Oysa başta da dediğimiz gibi bu memlekette sağcılık zorlaşıyor. Egemen sınıfların ve siyasi temsilcilerinin bitmeyen masalı, “Emperyalizmle bütünleşerek büyük devlet olacağız” yalanı inandırıcılıktan gitgide uzaklaşıyor. AB’ye entegrasyon süreci emperyalistlerin güncel ihtiyaçlarına bağlı olarak değiştirilebilecek şekilde tamamen belirsizleştirilirken, serbest dolaşımın kalıcı olarak engellenmesi, referanduma tabi kılınması, imtiyazlı ortaklık gibi ara formüllerin gündeme gelebilmesi gibi şartlar Türkiye’nin önüne konurken, Irak ve Afganistan işgalleri için taşeronluk görevleri tanımlanırken, IMF bankacılık yasasını onaylayan değil kaleme alan olmak isterken egemen sınıflar emperyalizme tam tabiiyet dışında bir alternatif üretemiyorlar. “Büyük-güçlü, bölgede belirleyici devlet” palavralarının, emperyalizmle muz cumhuriyetlerinin kurduğuna yakınlaşan bağımlılık ilişkilerini örtme olanağı her geçen gün azalıyor.
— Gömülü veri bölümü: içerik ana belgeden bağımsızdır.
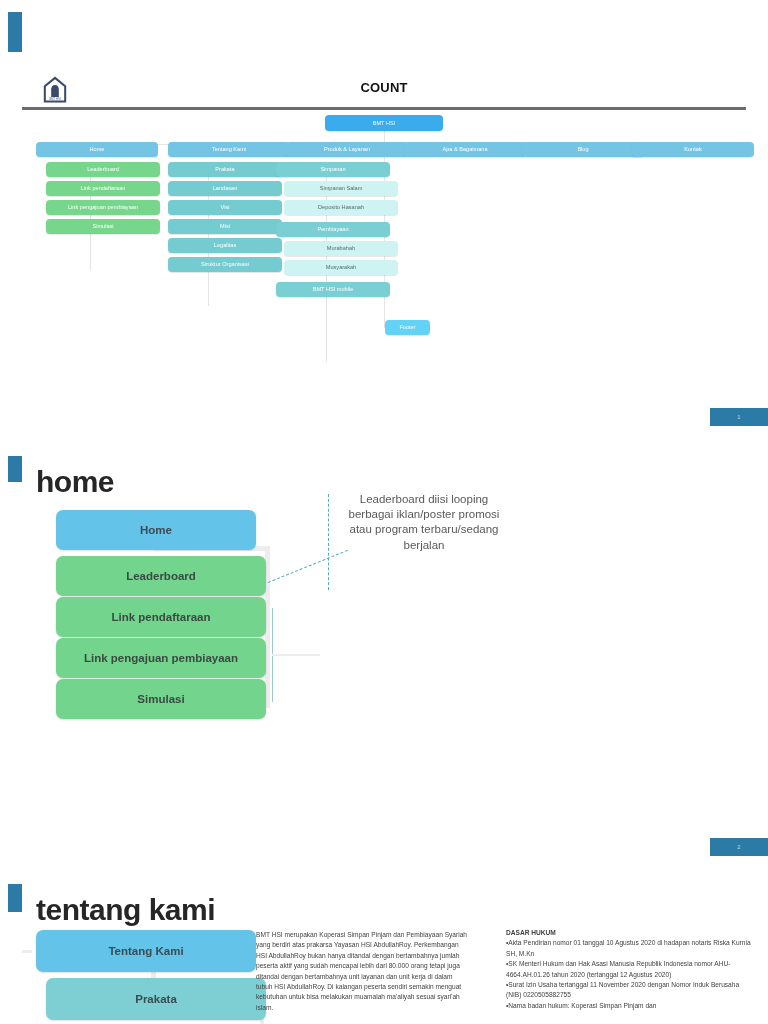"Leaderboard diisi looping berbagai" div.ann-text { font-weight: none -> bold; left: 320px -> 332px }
Üstelik Türkiye’nin yakından ilişkili olduğu bölgede Irak’tan Filistin’e, İran’dan Ukrayna’ya fokurdamaya başlayan kazanın altına bir Rusya’nın, bir Çin’in; bir ABD’nin, bir İsrail’in odun atmaya devam etmeleri, emperyalizm işbirlikçiliği bakış açısıyla yapılan tüm uzun vadeli hesap-kitapların kısa sürede darma dağın olabileceği bir ortamı hazırlıyor.
Sağın işi zorlaşıyor, peki ya solunki?
Solun görev tanımı basit: Anti-emperyalist bir halk direnişini örmek. Ama bunun için gerekli olan şey emek örgütlerinden, sol örgütlenmelere kadar köklü bir yenilenme; işte bu da işin zor ve zahmetli kısmı.